"Yo siempre he pretendido estudiar para poder tener algo y llegar a ser alguien en la vida", indica el joven, que fue detenido el pasado jueves, cuando celebraba su cumpleaños, y enviado a un centro de reclusión tras comprobar su situación de ilegalidad.
Agrega que su único deseo es "salir de este centro cerrado y poder estar con mi familia, mis amigos y con la gente que me ha ayudado".
Salazar asegura en la carta que nunca, en los seis años que lleva viviendo en Bélgica, ha tenido problemas con la policía e insiste en que sólo aspira a seguir con su vida.
El joven también se ha dirigido por correo a la ministra belga de inmigración, Annemie Turtelboom, según confirmó el portavoz de la Unión belga de Defensa de los Sin Papeles (UDEP), Gerardo Cornejo.
Turtelboom se comprometió el pasado mes de mayo a facilitar la regularización de los indocumentados con "anclaje local duradero", mediante un sistema de puntos que podría beneficiar a Salazar.
El Gobierno belga no consiguió sacar adelante la norma -que tendrá en cuenta si los inmigrantes llevan a cabo trabajo voluntario, cuentan con formación y dominan alguno de los idiomas oficiales, entre otras cosas- antes de las vacaciones parlamentarias, por lo que no se aprobará al menos hasta septiembre.
Su familia y amigos, apoyados por varias ONG, están organizando para el próximo domingo una manifestación delante del centro para protestar por su expulsión.
Ese mismo día, también habrá una celebración religiosa presidida por el cura de una iglesia del barrio bruselense de Saint-Gilles, donde vive Salazar con su familia desde hace seis años.

+ + + +

● ACTIVIDAD: ¿Puedes reproducir al pie de la letra el fragmento de la noticia sobre Salazar que comienza con "Salazar asegura en" y continúa hasta "menos hasta septiembre."?

+ + + +

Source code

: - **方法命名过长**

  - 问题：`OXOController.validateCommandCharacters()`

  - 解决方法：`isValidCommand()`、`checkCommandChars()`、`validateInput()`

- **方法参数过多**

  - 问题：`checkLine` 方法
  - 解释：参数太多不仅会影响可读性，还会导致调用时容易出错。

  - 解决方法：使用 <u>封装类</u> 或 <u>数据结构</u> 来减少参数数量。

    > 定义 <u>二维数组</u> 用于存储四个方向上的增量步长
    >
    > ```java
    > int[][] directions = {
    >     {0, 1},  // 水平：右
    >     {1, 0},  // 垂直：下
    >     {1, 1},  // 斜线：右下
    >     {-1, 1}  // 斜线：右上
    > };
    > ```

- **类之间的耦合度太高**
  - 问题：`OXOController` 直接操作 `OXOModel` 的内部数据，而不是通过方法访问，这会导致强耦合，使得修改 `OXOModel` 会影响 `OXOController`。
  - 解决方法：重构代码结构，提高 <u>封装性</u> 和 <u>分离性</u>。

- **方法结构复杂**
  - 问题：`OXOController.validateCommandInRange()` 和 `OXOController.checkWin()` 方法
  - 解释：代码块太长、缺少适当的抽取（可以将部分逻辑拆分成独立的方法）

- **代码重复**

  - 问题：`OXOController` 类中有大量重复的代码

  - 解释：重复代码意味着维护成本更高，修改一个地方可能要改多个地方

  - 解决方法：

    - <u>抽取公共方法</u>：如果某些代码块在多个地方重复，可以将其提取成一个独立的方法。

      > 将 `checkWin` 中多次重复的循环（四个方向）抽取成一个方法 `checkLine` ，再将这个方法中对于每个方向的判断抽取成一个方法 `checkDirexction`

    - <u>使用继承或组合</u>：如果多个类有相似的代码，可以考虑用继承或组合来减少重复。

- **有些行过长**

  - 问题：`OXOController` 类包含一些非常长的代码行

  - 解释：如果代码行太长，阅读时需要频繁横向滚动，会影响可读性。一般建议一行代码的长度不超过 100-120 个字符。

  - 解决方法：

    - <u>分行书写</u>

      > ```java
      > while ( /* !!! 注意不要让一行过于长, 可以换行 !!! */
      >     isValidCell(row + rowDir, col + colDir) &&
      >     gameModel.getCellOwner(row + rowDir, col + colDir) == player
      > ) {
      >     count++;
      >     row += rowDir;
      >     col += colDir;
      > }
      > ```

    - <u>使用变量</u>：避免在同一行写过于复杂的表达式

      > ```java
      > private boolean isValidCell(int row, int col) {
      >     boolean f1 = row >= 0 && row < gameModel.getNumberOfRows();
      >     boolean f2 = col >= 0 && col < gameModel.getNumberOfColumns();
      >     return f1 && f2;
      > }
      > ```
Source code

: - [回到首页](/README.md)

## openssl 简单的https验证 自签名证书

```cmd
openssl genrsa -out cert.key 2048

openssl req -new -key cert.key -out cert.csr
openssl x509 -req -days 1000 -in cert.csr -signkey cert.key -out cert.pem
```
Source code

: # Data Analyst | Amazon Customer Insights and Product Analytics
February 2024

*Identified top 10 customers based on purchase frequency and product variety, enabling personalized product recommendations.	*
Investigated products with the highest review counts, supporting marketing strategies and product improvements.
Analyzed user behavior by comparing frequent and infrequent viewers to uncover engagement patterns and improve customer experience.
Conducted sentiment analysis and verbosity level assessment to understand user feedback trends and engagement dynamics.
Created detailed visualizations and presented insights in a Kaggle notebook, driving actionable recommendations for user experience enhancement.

+ + + +

● RESPUESTA ESCRITA:
Salazar asegura en la carta que nunca, en los seis años que lleva viviendo en Bélgica, ha tenido problemas con la policía e insiste en que sólo aspira a seguir con su vida.
El joven también se ha dirigido por correo a la ministra belga de inmigración, Annemie Turtelboom, según confirmó el portavoz de la Unión belga de Defensa de los Sin Papeles (UDEP), Gerardo Cornejo.
Turtelboom se comprometió el pasado mes de mayo a facilitar la regularización de los indocumentados con "anclaje local duradero", mediante un sistema de puntos que podría beneficiar a Salazar.
El Gobierno belga no consiguió sacar adelante la norma -que tendrá en cuenta si los inmigrantes llevan a cabo trabajo voluntario, cuentan con formación y dominan alguno de los idiomas oficiales, entre otras cosas- antes de las vacaciones parlamentarias, por lo que no se aprobará al menos hasta septiembre.